Owen Jones, Amazon Best-Selling Author from Barry, Wales, has lived in several countries and travelled in many more. While studying Russian in the USSR in the '70's, he hobnobbed with spies on a regular basis; in Suriname, he got caught up in the 1982 coup; and while a company director, he joined the crew of four as the galley slave to sail from Barry to Gibraltar a home-made concrete yacht, which was almost rammed by a Russian oil tanker and an American aircraft carrier.
“I am a Celt, and we are romantic”, he said when asked about his writing style, “and I firmly believe in reincarnation, Karma and Fate, so, sayings like 'Do unto another...', and 'What goes round comes around' are central to my life and reflected in my work. I write about what I see, or think I see, or dream... and, in the end it is all the same really”. He speaks seven languages and is learning Thai, since he lives in Thailand with his Thai wife of fifteen years.
His first novel, Daddy's Hobby is from the seven-part series 'Behind The Smile: The Story of Lek, a Bar Girl in Pattaya', but his largest collection is 'The Megan Series', twenty-three novelettes on the psychic development of a teenage girl, the subtitle of which, 'A Spirit Guide, A Ghost Tiger and One Scary Mother!' sums them up nicely. He has written fifty novels and novelettes, including: Dead Centre; Andropov's Cuckoo; Fate Twister; The Disallowed (a philosophical comedy); Tiger Lily of Bangkok; and A Night in Annwn (Annwn being the ancient Welsh word for Heaven).

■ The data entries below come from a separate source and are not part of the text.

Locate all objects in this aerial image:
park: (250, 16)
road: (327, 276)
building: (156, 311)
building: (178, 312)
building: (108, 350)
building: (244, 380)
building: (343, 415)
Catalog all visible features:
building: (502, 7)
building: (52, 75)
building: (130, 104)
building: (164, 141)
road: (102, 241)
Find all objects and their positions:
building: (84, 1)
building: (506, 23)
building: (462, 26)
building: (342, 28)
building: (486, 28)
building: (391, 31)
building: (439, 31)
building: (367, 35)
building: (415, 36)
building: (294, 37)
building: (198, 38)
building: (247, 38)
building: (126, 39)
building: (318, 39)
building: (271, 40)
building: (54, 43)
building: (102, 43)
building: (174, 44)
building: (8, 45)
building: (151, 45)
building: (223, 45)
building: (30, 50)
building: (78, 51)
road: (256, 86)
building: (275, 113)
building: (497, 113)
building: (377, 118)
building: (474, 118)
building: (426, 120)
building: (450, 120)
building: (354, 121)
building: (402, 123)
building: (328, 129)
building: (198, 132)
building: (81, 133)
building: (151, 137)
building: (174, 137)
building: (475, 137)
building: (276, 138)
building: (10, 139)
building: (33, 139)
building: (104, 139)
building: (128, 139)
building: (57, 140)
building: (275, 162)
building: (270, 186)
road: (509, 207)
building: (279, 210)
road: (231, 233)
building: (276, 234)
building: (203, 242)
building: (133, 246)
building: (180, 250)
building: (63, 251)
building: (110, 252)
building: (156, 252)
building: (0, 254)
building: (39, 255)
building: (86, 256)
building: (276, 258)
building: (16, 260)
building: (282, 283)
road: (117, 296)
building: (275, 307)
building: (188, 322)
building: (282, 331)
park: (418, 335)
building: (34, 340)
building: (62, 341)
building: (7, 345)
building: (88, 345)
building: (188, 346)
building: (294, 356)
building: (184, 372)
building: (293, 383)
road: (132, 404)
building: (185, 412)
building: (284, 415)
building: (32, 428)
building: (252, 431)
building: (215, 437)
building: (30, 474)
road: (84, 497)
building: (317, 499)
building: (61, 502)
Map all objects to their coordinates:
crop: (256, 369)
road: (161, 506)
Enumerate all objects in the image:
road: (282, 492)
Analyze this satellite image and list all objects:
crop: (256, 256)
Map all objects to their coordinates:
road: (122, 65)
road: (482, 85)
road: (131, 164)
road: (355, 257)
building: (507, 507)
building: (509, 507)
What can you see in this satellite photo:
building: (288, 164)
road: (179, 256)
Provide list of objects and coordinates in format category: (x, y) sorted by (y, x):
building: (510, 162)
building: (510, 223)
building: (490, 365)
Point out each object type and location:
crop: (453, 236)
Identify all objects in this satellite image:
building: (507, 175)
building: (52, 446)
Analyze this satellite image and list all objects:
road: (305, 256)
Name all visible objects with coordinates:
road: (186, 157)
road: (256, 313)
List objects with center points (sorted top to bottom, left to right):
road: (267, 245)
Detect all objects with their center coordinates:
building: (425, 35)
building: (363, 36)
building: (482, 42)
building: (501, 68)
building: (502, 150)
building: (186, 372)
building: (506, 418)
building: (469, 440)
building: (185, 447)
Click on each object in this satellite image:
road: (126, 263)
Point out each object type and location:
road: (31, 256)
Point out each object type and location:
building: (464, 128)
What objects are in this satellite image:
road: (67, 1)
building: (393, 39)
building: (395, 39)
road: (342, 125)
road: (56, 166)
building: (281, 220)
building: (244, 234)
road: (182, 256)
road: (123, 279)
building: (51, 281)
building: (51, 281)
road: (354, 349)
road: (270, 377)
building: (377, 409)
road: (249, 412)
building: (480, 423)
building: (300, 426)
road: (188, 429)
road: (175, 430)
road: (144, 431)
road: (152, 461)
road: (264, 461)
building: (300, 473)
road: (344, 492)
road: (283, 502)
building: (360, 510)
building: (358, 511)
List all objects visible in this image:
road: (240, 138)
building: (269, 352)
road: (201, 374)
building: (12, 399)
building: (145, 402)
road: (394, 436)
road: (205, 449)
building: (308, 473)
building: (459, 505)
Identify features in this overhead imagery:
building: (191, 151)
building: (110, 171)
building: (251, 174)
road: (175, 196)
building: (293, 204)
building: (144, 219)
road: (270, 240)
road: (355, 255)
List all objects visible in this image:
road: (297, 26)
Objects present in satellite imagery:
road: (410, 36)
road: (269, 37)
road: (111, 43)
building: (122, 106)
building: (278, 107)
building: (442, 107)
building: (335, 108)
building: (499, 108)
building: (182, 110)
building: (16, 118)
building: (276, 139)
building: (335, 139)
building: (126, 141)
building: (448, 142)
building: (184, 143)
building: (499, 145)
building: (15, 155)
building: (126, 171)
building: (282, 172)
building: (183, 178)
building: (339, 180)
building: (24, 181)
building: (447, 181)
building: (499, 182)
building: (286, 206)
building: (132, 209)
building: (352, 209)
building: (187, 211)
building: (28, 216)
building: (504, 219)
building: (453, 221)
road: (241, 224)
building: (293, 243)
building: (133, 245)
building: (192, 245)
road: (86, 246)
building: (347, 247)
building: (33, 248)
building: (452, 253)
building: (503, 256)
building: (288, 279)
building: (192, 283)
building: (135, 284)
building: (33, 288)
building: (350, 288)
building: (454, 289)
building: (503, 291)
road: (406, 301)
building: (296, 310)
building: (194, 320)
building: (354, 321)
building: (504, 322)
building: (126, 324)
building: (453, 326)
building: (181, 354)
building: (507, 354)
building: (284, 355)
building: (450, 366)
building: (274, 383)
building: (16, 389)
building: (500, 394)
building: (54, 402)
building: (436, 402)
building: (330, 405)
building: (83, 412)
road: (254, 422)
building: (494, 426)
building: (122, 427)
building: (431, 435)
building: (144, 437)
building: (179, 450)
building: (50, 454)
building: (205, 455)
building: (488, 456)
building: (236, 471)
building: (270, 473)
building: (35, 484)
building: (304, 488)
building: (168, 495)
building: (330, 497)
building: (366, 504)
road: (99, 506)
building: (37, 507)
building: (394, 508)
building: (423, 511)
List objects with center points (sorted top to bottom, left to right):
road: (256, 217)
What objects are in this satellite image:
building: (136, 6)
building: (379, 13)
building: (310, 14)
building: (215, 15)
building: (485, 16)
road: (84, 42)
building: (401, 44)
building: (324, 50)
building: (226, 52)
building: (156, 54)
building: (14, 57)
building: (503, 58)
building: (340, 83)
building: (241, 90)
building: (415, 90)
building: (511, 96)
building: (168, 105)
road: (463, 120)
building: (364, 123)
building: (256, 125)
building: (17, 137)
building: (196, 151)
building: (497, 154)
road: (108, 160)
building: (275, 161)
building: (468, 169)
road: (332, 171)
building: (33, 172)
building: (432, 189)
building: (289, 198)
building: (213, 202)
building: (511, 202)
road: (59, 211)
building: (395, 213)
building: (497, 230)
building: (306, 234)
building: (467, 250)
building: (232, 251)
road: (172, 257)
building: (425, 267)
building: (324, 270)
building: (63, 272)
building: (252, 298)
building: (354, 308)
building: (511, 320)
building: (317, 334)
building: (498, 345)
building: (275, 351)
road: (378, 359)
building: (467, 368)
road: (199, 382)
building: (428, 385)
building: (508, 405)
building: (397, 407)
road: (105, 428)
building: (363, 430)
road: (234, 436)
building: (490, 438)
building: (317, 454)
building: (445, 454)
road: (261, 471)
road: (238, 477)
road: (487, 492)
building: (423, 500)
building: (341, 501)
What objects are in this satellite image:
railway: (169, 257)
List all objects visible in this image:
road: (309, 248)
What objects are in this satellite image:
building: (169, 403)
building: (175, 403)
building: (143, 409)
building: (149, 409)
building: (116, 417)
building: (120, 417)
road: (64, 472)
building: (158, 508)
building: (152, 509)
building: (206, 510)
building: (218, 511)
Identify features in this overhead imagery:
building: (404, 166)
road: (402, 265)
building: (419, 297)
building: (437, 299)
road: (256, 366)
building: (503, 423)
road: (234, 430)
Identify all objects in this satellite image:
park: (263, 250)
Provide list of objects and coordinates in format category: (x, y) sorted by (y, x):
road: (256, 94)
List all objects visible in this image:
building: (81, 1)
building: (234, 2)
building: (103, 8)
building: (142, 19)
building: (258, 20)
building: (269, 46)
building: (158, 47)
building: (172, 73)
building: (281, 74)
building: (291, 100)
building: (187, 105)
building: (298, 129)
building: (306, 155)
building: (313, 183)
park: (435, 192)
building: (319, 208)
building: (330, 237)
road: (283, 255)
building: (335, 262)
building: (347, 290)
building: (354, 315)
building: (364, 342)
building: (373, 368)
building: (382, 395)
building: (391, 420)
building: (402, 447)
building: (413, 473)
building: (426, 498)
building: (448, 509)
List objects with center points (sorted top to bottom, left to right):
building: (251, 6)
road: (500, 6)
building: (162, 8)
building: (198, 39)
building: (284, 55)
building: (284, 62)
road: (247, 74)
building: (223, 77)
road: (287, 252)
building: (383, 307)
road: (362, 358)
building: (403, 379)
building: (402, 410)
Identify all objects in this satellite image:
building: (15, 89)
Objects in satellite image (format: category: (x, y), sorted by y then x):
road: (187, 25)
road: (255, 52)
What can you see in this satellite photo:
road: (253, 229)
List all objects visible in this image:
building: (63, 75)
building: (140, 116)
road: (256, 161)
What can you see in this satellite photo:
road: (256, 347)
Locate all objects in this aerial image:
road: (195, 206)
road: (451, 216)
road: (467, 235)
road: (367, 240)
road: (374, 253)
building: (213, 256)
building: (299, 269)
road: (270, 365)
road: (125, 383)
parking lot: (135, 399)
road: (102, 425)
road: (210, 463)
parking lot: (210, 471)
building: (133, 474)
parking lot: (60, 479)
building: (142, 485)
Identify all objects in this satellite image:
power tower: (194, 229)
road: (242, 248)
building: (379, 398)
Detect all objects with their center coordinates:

Many have been translated into foreign languages and narrated into audio books.
Owen Jones writes stories set in Wales, Spain and Thailand, where he now lives. He is a life-long Spiritualist, and this belief is interwoven, in a very realistic way, into many of his books and storylines. If you like a touch of the 'supernatural', try his books
He sums his life up thus: “Born in the Land of Song, Living in the Land of Smiles”.